Beberapa hari yang lalu saya baca artikel ini, dapat dari timeline Facebook. Singkat cerita, artikel itu menceritakan kegalauan penulisnya bahwa sesungguhnya ia tak pernah merasa jadi orang dewasa. Di artikelnya, ia mengajukan pertanyaan sederhana: memang kapan sih batasan orang disebut dewasa atau tidak? Di tahap mana seseorang memutuskan ia sudah dewasa? Ia pun berakhir pada kesimpulan bahwa sesungguhnya orang dewasa itu hanya anak kecil yang pandai berpura-pura jadi dewasa, dan sebetulnya kita semua adalah anak kecil dengan bungkus yang berbeda saja.

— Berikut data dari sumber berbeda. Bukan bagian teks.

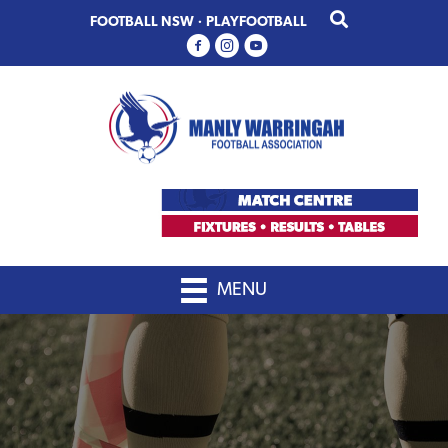
Skip
Skip
FOOTBALL NSW
·
PLAYFOOTBALL
to
to
primary
main
navigation
content
MENU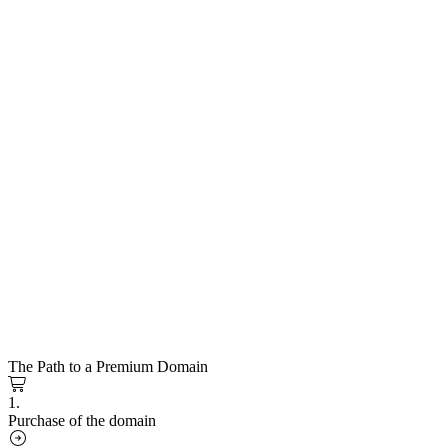
The Path to a Premium Domain
1.
Purchase of the domain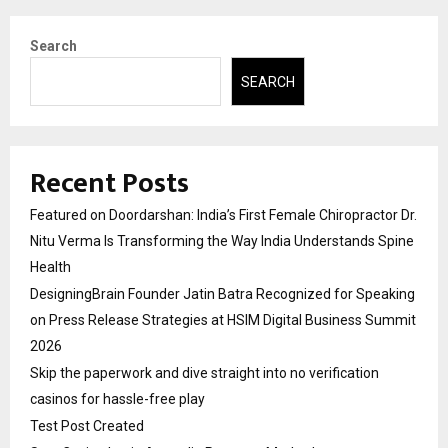
Search
SEARCH
Recent Posts
Featured on Doordarshan: India’s First Female Chiropractor Dr.
Nitu Verma Is Transforming the Way India Understands Spine
Health
DesigningBrain Founder Jatin Batra Recognized for Speaking
on Press Release Strategies at HSIM Digital Business Summit
2026
Skip the paperwork and dive straight into no verification
casinos for hassle-free play
Test Post Created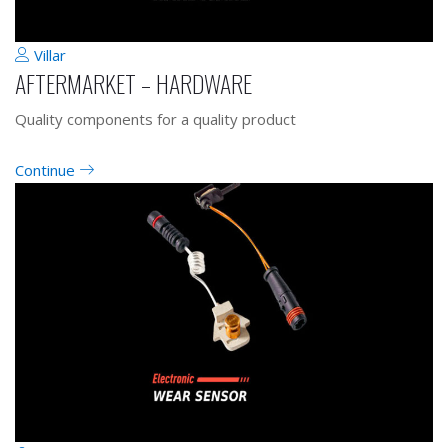
Villar
AFTERMARKET – HARDWARE
Quality components for a quality product
Continue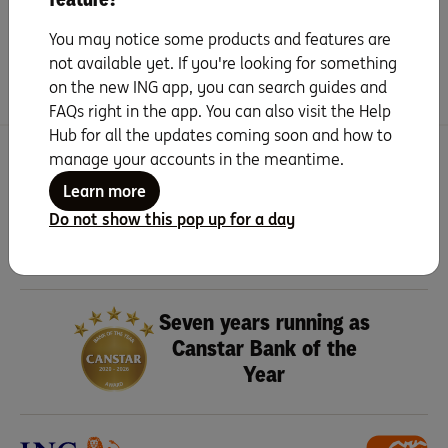
Handy extras
You may notice some products and features are
Frequently Asked Questions
not available yet. If you're looking for something
on the new ING app, you can search guides and
FAQs right in the app. You can also visit the Help
Hub for all the updates coming soon and how to
manage your accounts in the meantime.
Search for more topics
Learn more
Do not show this pop up for a day
Seven years running as
Canstar Bank of the
Year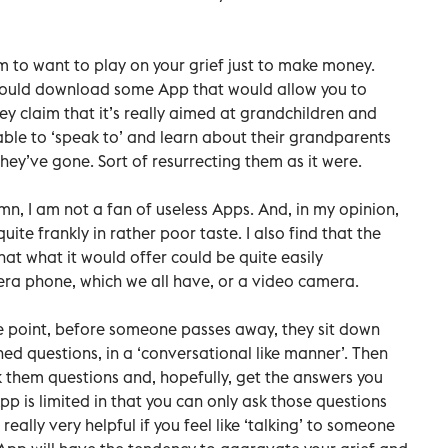
 to want to play on your grief just to make money.
u could download some App that would allow you to
ey claim that it’s really aimed at grandchildren and
ble to ‘speak to’ and learn about their grandparents
ey’ve gone. Sort of resurrecting them as it were.
n, I am not a fan of useless Apps. And, in my opinion,
ite frankly in rather poor taste. I also find that the
hat what it would offer could be quite easily
a phone, which we all have, or a video camera.
 point, before someone passes away, they sit down
d questions, in a ‘conversational like manner’. Then
 them questions and, hopefully, get the answers you
p is limited in that you can only ask those questions
eally very helpful if you feel like ‘talking’ to someone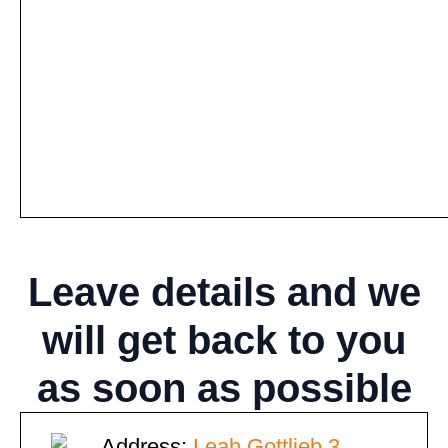
Leave details
and we
will get back to you
as soon as possible
Address:
Leah Gottlieb 3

Saya belum bisa memutuskan apakah saya setuju dengan pernyataan si penulis tersebut atau tidak. Walaupun begitu saya jadi berpikir. Memang kapan ya saya merasa saya sudah dewasa?

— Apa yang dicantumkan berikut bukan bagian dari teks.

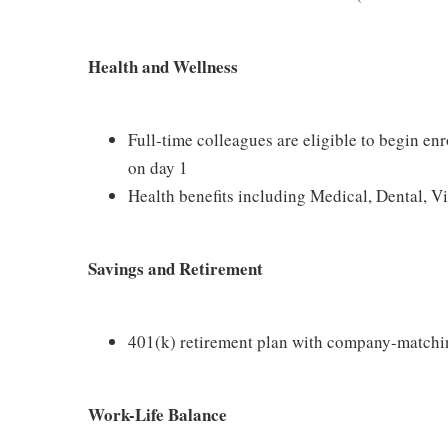
Health and Wellness
Full-time colleagues are eligible to begin en
on day 1
Health benefits including Medical, Dental, V
Savings and Retirement
401(k) retirement plan with company-matchi
Work-Life Balance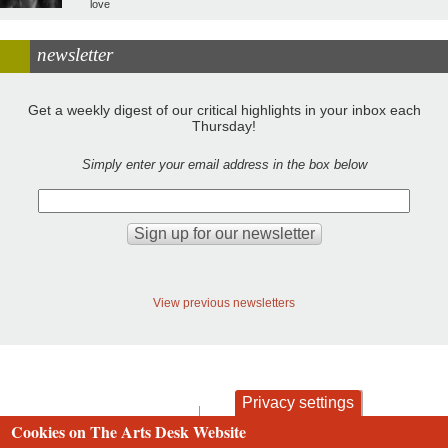
love
newsletter
Get a weekly digest of our critical highlights in your inbox each
Thursday!
Simply enter your email address in the box below
View previous newsletters
Privacy settings
contact
privacy and cookies
Cookies on The Arts Desk Website
Footer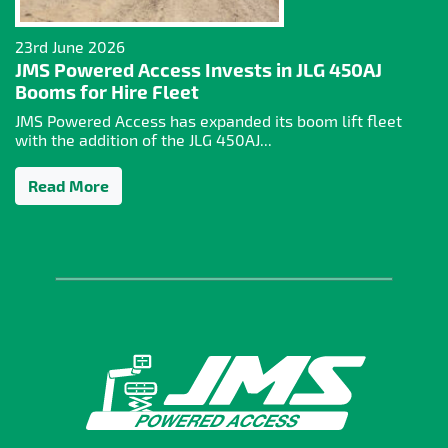
23rd June 2026
JMS Powered Access Invests in JLG 450AJ
Booms for Hire Fleet
JMS Powered Access has expanded its boom lift fleet
with the addition of the JLG 450AJ...
Read More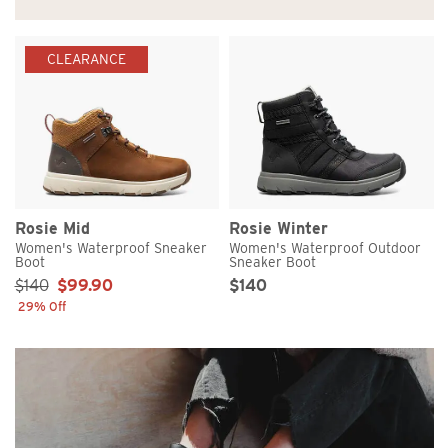
CLEARANCE
Rosie Mid
Rosie Winter
Women's Waterproof Sneaker
Women's Waterproof Outdoor
Boot
Sneaker Boot
Sale Price:
Original Price
Sale Price
$140
$99.90
$140
29% Off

Baca juga: Kalau Mau Leha-leha, Ya Kerja di Tempat yang Bisa Leha-leha
Sekarang saya sudah tidak tinggal dengan orangtua saya. Dulu waktu saya masih tinggal dengan orangtua, saya paling malas disuruh-suruh ibu saya di rumah. Disuruh sikat kamar mandi, cuci piring, angkat jemuran, atau beli sesuatu ke warung. Saya dulu melakukan semua hal tersebut ya biar ibu saya ngga ngomel aja. Tapi ketika saya tinggal sendiri, secara sadar saya memilih untuk melakukan hal-hal yang tadinya tidak suka saya lakukan tersebut. Saya memilih untuk melakukan hal itu, karena saya tahu ada konsekuensi atas hal-hal yang saya lakukan (atau tidak lakukan). Saya bisa saja tidak cuci piring selamanya, tapi konsekuensinya: (1) kalau makan saya mesti selalu beli piring/mangkok baru, (2) apartemen saya jadi bau, (3) saya bisa diserang semut dan kecoa, (4) ….entah apa lagi.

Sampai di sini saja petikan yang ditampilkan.